• **ACTIVITY**
The records that follow need to be printed exactly. Leave out each image.

• **DATA**
━━━━━━━━

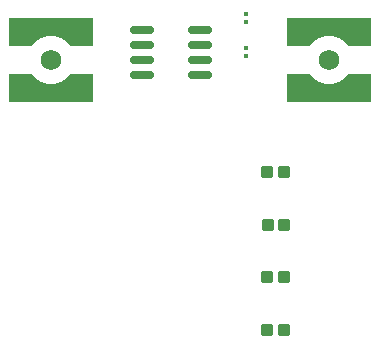
<source format=gbr>
%TF.GenerationSoftware,KiCad,Pcbnew,7.0.10*%
%TF.CreationDate,2024-06-28T18:16:17+02:00*%
%TF.ProjectId,lm7171opamp,6c6d3731-3731-46f7-9061-6d702e6b6963,rev?*%
%TF.SameCoordinates,Original*%
%TF.FileFunction,Paste,Top*%
%TF.FilePolarity,Positive*%
%FSLAX46Y46*%
G04 Gerber Fmt 4.6, Leading zero omitted, Abs format (unit mm)*
G04 Created by KiCad (PCBNEW 7.0.10) date 2024-06-28 18:16:17*
%MOMM*%
%LPD*%
G01*
G04 APERTURE LIST*
G04 Aperture macros list*
%AMRoundRect*
0 Rectangle with rounded corners*
0 $1 Rounding radius*
0 $2 $3 $4 $5 $6 $7 $8 $9 X,Y pos of 4 corners*
0 Add a 4 corners polygon primitive as box body*
4,1,4,$2,$3,$4,$5,$6,$7,$8,$9,$2,$3,0*
0 Add four circle primitives for the rounded corners*
1,1,$1+$1,$2,$3*
1,1,$1+$1,$4,$5*
1,1,$1+$1,$6,$7*
1,1,$1+$1,$8,$9*
0 Add four rect primitives between the rounded corners*
20,1,$1+$1,$2,$3,$4,$5,0*
20,1,$1+$1,$4,$5,$6,$7,0*
20,1,$1+$1,$6,$7,$8,$9,0*
20,1,$1+$1,$8,$9,$2,$3,0*%
%AMFreePoly0*
4,1,25,-1.500000,1.420000,-1.360000,1.280000,-1.205000,1.155000,-1.035000,1.045000,-0.860000,0.950000,-0.675000,0.875000,-0.480000,0.820000,-0.280000,0.780000,-0.085000,0.765000,0.085000,0.765000,0.280000,0.780000,0.480000,0.820000,0.675000,0.875000,0.860000,0.950000,1.035000,1.045000,1.205000,1.155000,1.360000,1.280000,1.500000,1.420000,1.645000,1.595000,3.555000,1.595000,
3.555000,-0.755000,-3.555000,-0.755000,-3.555000,1.595000,-1.645000,1.595000,-1.500000,1.420000,-1.500000,1.420000,$1*%
G04 Aperture macros list end*
%ADD10RoundRect,0.079500X-0.100500X0.079500X-0.100500X-0.079500X0.100500X-0.079500X0.100500X0.079500X0*%
%ADD11RoundRect,0.250000X-0.287500X-0.275000X0.287500X-0.275000X0.287500X0.275000X-0.287500X0.275000X0*%
%ADD12RoundRect,0.150000X-0.825000X-0.150000X0.825000X-0.150000X0.825000X0.150000X-0.825000X0.150000X0*%
%ADD13C,1.730000*%
%ADD14FreePoly0,180.000000*%
%ADD15FreePoly0,0.000000*%
G04 APERTURE END LIST*
D10*
%TO.C,R1*%
X106045000Y-73315000D03*
X106045000Y-74005000D03*
%TD*%
D11*
%TO.C,C2*%
X107795000Y-97155000D03*
X109220000Y-97155000D03*
%TD*%
D12*
%TO.C,U1*%
X97220000Y-71755000D03*
X97220000Y-73025000D03*
X97220000Y-74295000D03*
X97220000Y-75565000D03*
X102170000Y-75565000D03*
X102170000Y-74295000D03*
X102170000Y-73025000D03*
X102170000Y-71755000D03*
%TD*%
D11*
%TO.C,C3*%
X107795000Y-83820000D03*
X109220000Y-83820000D03*
%TD*%
D13*
%TO.C,J1*%
X89535000Y-74295000D03*
D14*
X89535000Y-71495000D03*
D15*
X89535000Y-77095000D03*
%TD*%
D10*
%TO.C,R2*%
X106045000Y-70455000D03*
X106045000Y-71145000D03*
%TD*%
D11*
%TO.C,C1*%
X107795000Y-92710000D03*
X109220000Y-92710000D03*
%TD*%
%TO.C,C4*%
X107872500Y-88265000D03*
X109297500Y-88265000D03*
%TD*%
D13*
%TO.C,J2*%
X113030000Y-74295000D03*
D14*
X113030000Y-71495000D03*
D15*
X113030000Y-77095000D03*
%TD*%
M02*

</source>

━━━━━━━━

• **EXERCISE RESULT**
<source format=gbr>
%TF.GenerationSoftware,KiCad,Pcbnew,7.0.10*%
%TF.CreationDate,2024-06-28T18:16:17+02:00*%
%TF.ProjectId,lm7171opamp,6c6d3731-3731-46f7-9061-6d702e6b6963,rev?*%
%TF.SameCoordinates,Original*%
%TF.FileFunction,Paste,Top*%
%TF.FilePolarity,Positive*%
%FSLAX46Y46*%
G04 Gerber Fmt 4.6, Leading zero omitted, Abs format (unit mm)*
G04 Created by KiCad (PCBNEW 7.0.10) date 2024-06-28 18:16:17*
%MOMM*%
%LPD*%
G01*
G04 APERTURE LIST*
G04 Aperture macros list*
%AMRoundRect*
0 Rectangle with rounded corners*
0 $1 Rounding radius*
0 $2 $3 $4 $5 $6 $7 $8 $9 X,Y pos of 4 corners*
0 Add a 4 corners polygon primitive as box body*
4,1,4,$2,$3,$4,$5,$6,$7,$8,$9,$2,$3,0*
0 Add four circle primitives for the rounded corners*
1,1,$1+$1,$2,$3*
1,1,$1+$1,$4,$5*
1,1,$1+$1,$6,$7*
1,1,$1+$1,$8,$9*
0 Add four rect primitives between the rounded corners*
20,1,$1+$1,$2,$3,$4,$5,0*
20,1,$1+$1,$4,$5,$6,$7,0*
20,1,$1+$1,$6,$7,$8,$9,0*
20,1,$1+$1,$8,$9,$2,$3,0*%
%AMFreePoly0*
4,1,25,-1.500000,1.420000,-1.360000,1.280000,-1.205000,1.155000,-1.035000,1.045000,-0.860000,0.950000,-0.675000,0.875000,-0.480000,0.820000,-0.280000,0.780000,-0.085000,0.765000,0.085000,0.765000,0.280000,0.780000,0.480000,0.820000,0.675000,0.875000,0.860000,0.950000,1.035000,1.045000,1.205000,1.155000,1.360000,1.280000,1.500000,1.420000,1.645000,1.595000,3.555000,1.595000,
3.555000,-0.755000,-3.555000,-0.755000,-3.555000,1.595000,-1.645000,1.595000,-1.500000,1.420000,-1.500000,1.420000,$1*%
G04 Aperture macros list end*
%ADD10RoundRect,0.079500X-0.100500X0.079500X-0.100500X-0.079500X0.100500X-0.079500X0.100500X0.079500X0*%
%ADD11RoundRect,0.250000X-0.287500X-0.275000X0.287500X-0.275000X0.287500X0.275000X-0.287500X0.275000X0*%
%ADD12RoundRect,0.150000X-0.825000X-0.150000X0.825000X-0.150000X0.825000X0.150000X-0.825000X0.150000X0*%
%ADD13C,1.730000*%
%ADD14FreePoly0,180.000000*%
%ADD15FreePoly0,0.000000*%
G04 APERTURE END LIST*
D10*
%TO.C,R1*%
X106045000Y-73315000D03*
X106045000Y-74005000D03*
%TD*%
D11*
%TO.C,C2*%
X107795000Y-97155000D03*
X109220000Y-97155000D03*
%TD*%
D12*
%TO.C,U1*%
X97220000Y-71755000D03*
X97220000Y-73025000D03*
X97220000Y-74295000D03*
X97220000Y-75565000D03*
X102170000Y-75565000D03*
X102170000Y-74295000D03*
X102170000Y-73025000D03*
X102170000Y-71755000D03*
%TD*%
D11*
%TO.C,C3*%
X107795000Y-83820000D03*
X109220000Y-83820000D03*
%TD*%
D13*
%TO.C,J1*%
X89535000Y-74295000D03*
D14*
X89535000Y-71495000D03*
D15*
X89535000Y-77095000D03*
%TD*%
D10*
%TO.C,R2*%
X106045000Y-70455000D03*
X106045000Y-71145000D03*
%TD*%
D11*
%TO.C,C1*%
X107795000Y-92710000D03*
X109220000Y-92710000D03*
%TD*%
%TO.C,C4*%
X107872500Y-88265000D03*
X109297500Y-88265000D03*
%TD*%
D13*
%TO.C,J2*%
X113030000Y-74295000D03*
D14*
X113030000Y-71495000D03*
D15*
X113030000Y-77095000D03*
%TD*%
M02*

</source>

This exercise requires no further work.